Saya jelas tidak mengakuinya. Elena meminta maaf atas kelakuan pacarnya.
![]() |
saat tanaman membeku |
![]() |
melihat dari sela tanaman |
Selanjutnya, tak ada lagi
konflik. Hubungan dengan Elena dan pacarnya juga membaik. Di musim ujian, Elena
sering memasak untuk kami. Saya pun bertanggungjawab untuk membeli kebutuhan
yang bisa dipake bersama, seperti tisu toilet, tisu dapur, serta sabun cuci
piring. Suatu hari, Elena datang ke apartemen dengan wajah penuh kegembiraan.
Saat bertemu, ia langsung memeluk saya. Ia lalu bercerita kalau dirinya
diterima untuk program internship di satu bank paling besar di New York. Ia
akan mendapat gaji tinggi sebagai karyawan magang. Malah, ia berpotensi untuk
menjadi karyawan di situ.
Setelah enam bulan, ia akhirnya lulus. Ia lalu
meninggalkan apartemen itu. Ruang tengah yang biasanya diisi dengan canda tawa
Elena langsung sunyi. Di situ, saya lebih banyak melihat Anthony yang sibuk
menulis naskah drama. Ia bisa tahan berjam-jam untuk menulis. Saat itulah,
Anthony bercerita kalau ia yang melapor ke landlord tentang pacar Elena.

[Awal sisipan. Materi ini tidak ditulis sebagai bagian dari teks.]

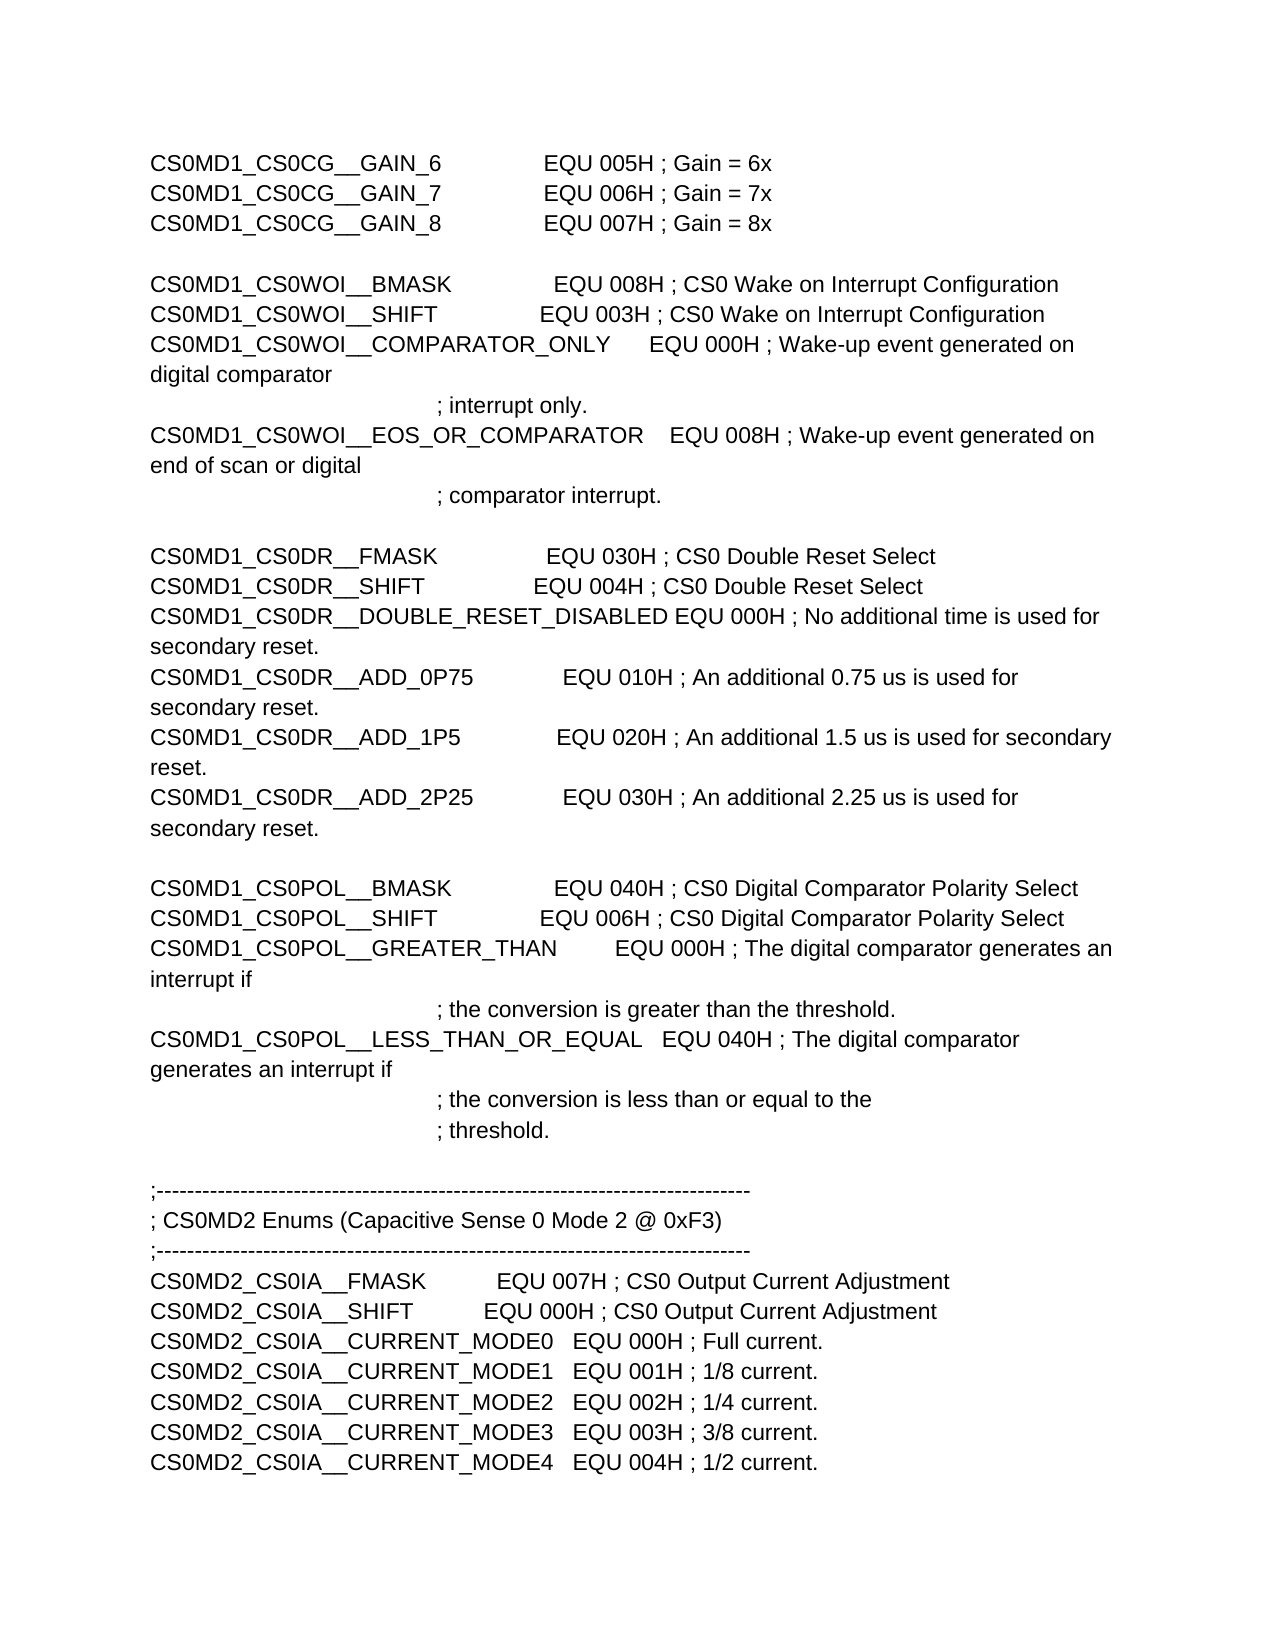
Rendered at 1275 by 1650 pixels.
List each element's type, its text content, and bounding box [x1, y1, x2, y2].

text ;------------------------------------------------------------------------------ [150, 1237, 1125, 1264]
text CS0MD2_CS0IA__SHIFT EQU 000H ; CS0 Output Current Adjustment [150, 1298, 1125, 1324]
text CS0MD2_CS0IA__CURRENT_MODE3 EQU 003H ; 3/8 current. [150, 1419, 1125, 1445]
text CS0MD1_CS0POL__GREATER_THAN EQU 000H ; The digital comparator generates an interrupt if [150, 935, 1125, 992]
text CS0MD1_CS0DR__FMASK EQU 030H ; CS0 Double Reset Select [150, 543, 1125, 569]
text CS0MD1_CS0POL__BMASK EQU 040H ; CS0 Digital Comparator Polarity Select [150, 875, 1125, 901]
text ; threshold. [150, 1117, 1125, 1143]
text CS0MD1_CS0POL__LESS_THAN_OR_EQUAL EQU 040H ; The digital comparator generates an interrupt if [150, 1026, 1125, 1083]
text CS0MD1_CS0DR__ADD_2P25 EQU 030H ; An additional 2.25 us is used for secondary reset. [150, 784, 1125, 841]
text CS0MD2_CS0IA__CURRENT_MODE1 EQU 001H ; 1/8 current. [150, 1358, 1125, 1385]
text CS0MD2_CS0IA__CURRENT_MODE2 EQU 002H ; 1/4 current. [150, 1388, 1125, 1415]
text ; the conversion is greater than the threshold. [150, 996, 1125, 1022]
text CS0MD1_CS0WOI__SHIFT EQU 003H ; CS0 Wake on Interrupt Configuration [150, 301, 1125, 327]
text ; CS0MD2 Enums (Capacitive Sense 0 Mode 2 @ 0xF3) [150, 1207, 1125, 1234]
text CS0MD1_CS0CG__GAIN_6 EQU 005H ; Gain = 6x [150, 150, 1125, 176]
text CS0MD1_CS0WOI__COMPARATOR_ONLY EQU 000H ; Wake-up event generated on digital comparator [150, 331, 1125, 388]
text CS0MD1_CS0DR__ADD_0P75 EQU 010H ; An additional 0.75 us is used for secondary reset. [150, 663, 1125, 720]
text CS0MD1_CS0WOI__EOS_OR_COMPARATOR EQU 008H ; Wake-up event generated on end of scan or digital [150, 422, 1125, 478]
text CS0MD2_CS0IA__CURRENT_MODE0 EQU 000H ; Full current. [150, 1328, 1125, 1354]
text CS0MD2_CS0IA__FMASK EQU 007H ; CS0 Output Current Adjustment [150, 1268, 1125, 1294]
text CS0MD1_CS0DR__DOUBLE_RESET_DISABLED EQU 000H ; No additional time is used for secondary reset. [150, 603, 1125, 660]
text CS0MD1_CS0DR__ADD_1P5 EQU 020H ; An additional 1.5 us is used for secondary reset. [150, 724, 1125, 781]
text CS0MD1_CS0CG__GAIN_8 EQU 007H ; Gain = 8x [150, 210, 1125, 237]
text CS0MD1_CS0WOI__BMASK EQU 008H ; CS0 Wake on Interrupt Configuration [150, 271, 1125, 297]
text ; interrupt only. [150, 392, 1125, 418]
text ;------------------------------------------------------------------------------ [150, 1177, 1125, 1203]
text CS0MD1_CS0POL__SHIFT EQU 006H ; CS0 Digital Comparator Polarity Select [150, 905, 1125, 932]
text ; comparator interrupt. [150, 482, 1125, 509]
text CS0MD1_CS0CG__GAIN_7 EQU 006H ; Gain = 7x [150, 180, 1125, 207]
text CS0MD1_CS0DR__SHIFT EQU 004H ; CS0 Double Reset Select [150, 573, 1125, 599]
text CS0MD2_CS0IA__CURRENT_MODE4 EQU 004H ; 1/2 current. [150, 1449, 1125, 1475]
text ; the conversion is less than or equal to the [150, 1086, 1125, 1113]
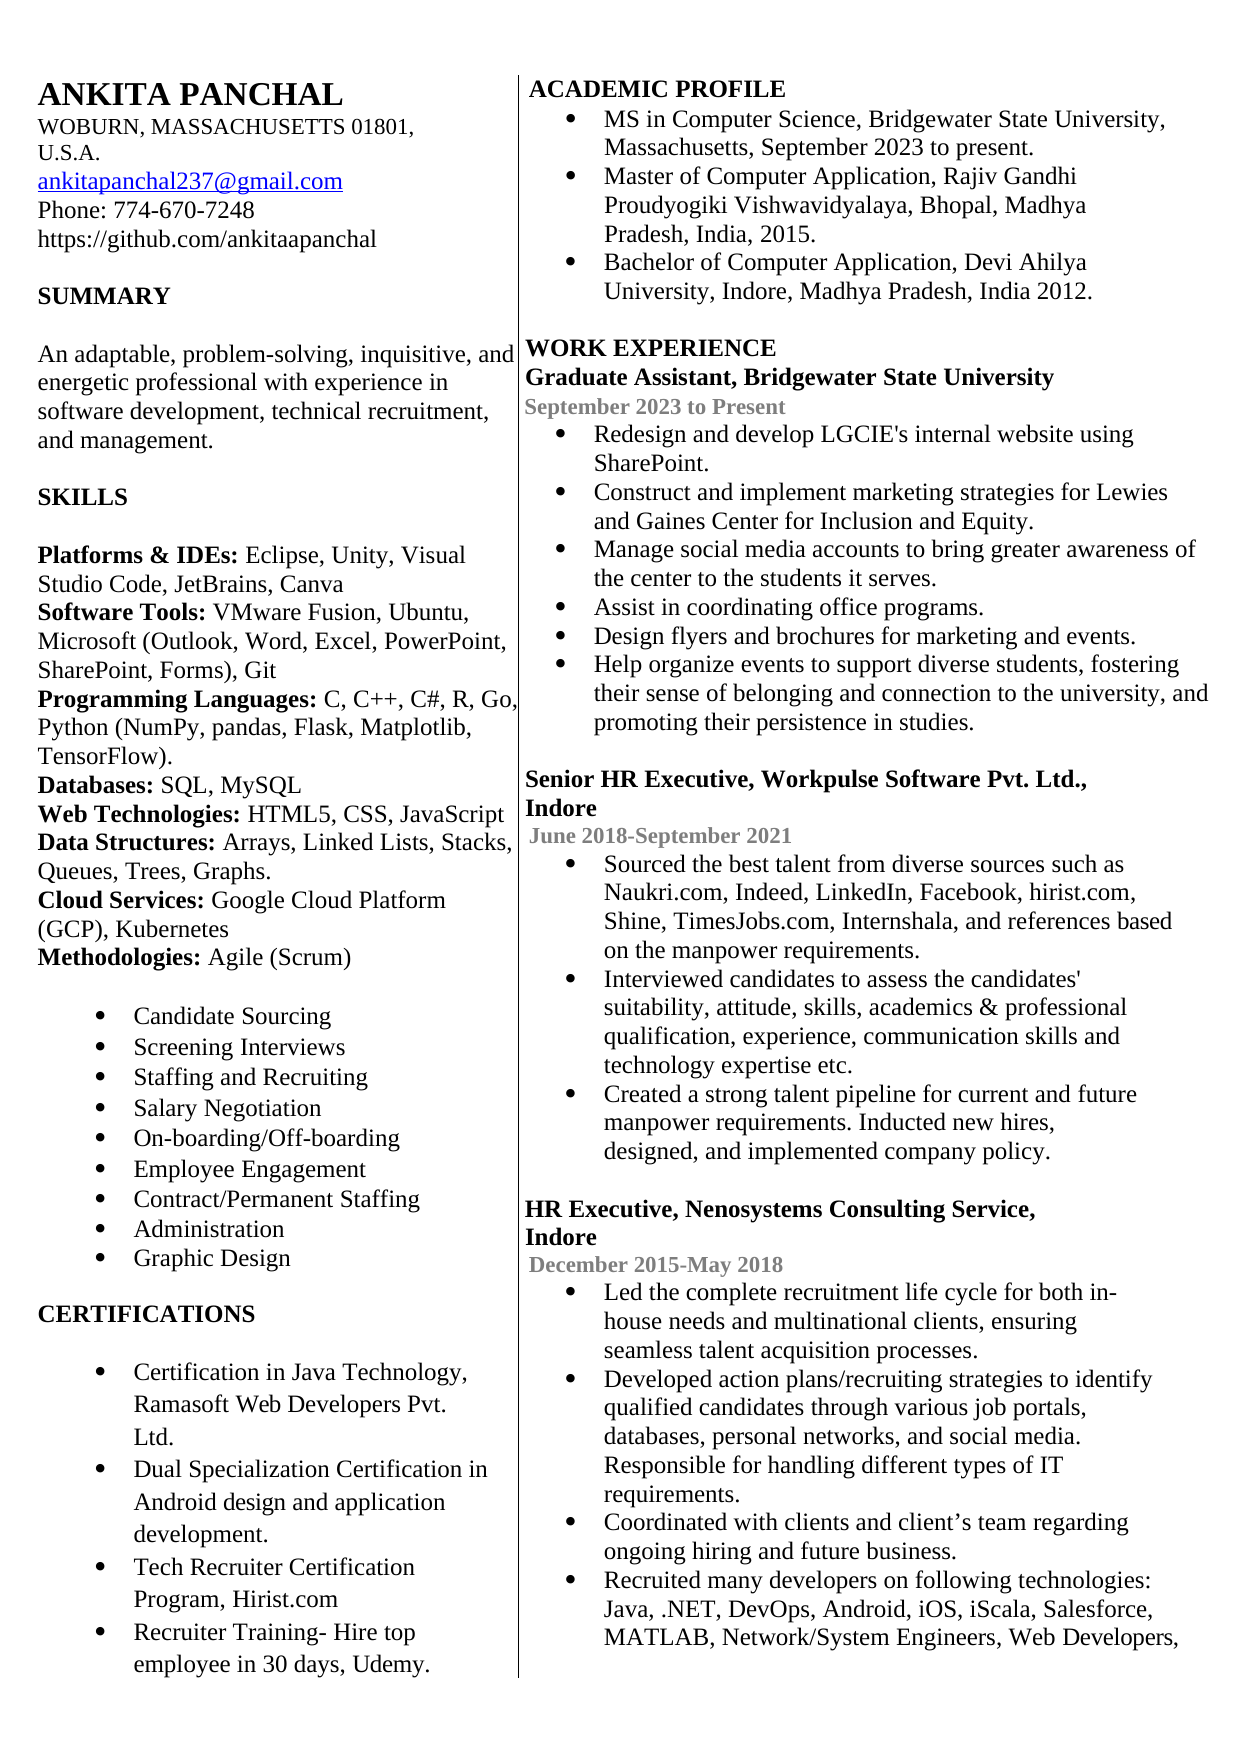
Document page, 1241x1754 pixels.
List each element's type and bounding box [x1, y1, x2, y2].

table_header [519, 75, 1209, 1678]
table_header [38, 75, 518, 1678]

Ternyata ia tak suka dengan kekasih Elena. Ia tak suka dengan tindakannya yang sering
membuat gaduh atau bising. Kata Anthony, ia bukan tipe warga Amerika yang suka
pesta. Ia suka dengan kesunyian sebab bisa menstimulasi kemampuannya menulis
naskah.
Saya belajar banyak dari semua pengalaman ini. Pengalaman
tinggal bersama teman yang bukan senegara kian mengasah kemampuan adaptasi dan
komunikasi saya dengan mereka yang berbeda kultur. Saya dan Anthony punya
banyak kesamaan. Banyak pula perbedaan. Lewat perbedaan itu, kami bisa saling
memahami, saling menghargai, serta saling mengerti kebiasaan-kebiasaan
masing-masing.
Sungguh beruntung bisa bertemu para
roommate terbaik seperti Iqra, Elena, dan Anthony. Mudah-mudahan, saya bisa
menulis tentang mereka satu per satu melalui ruang luas di blog ini. Semoga!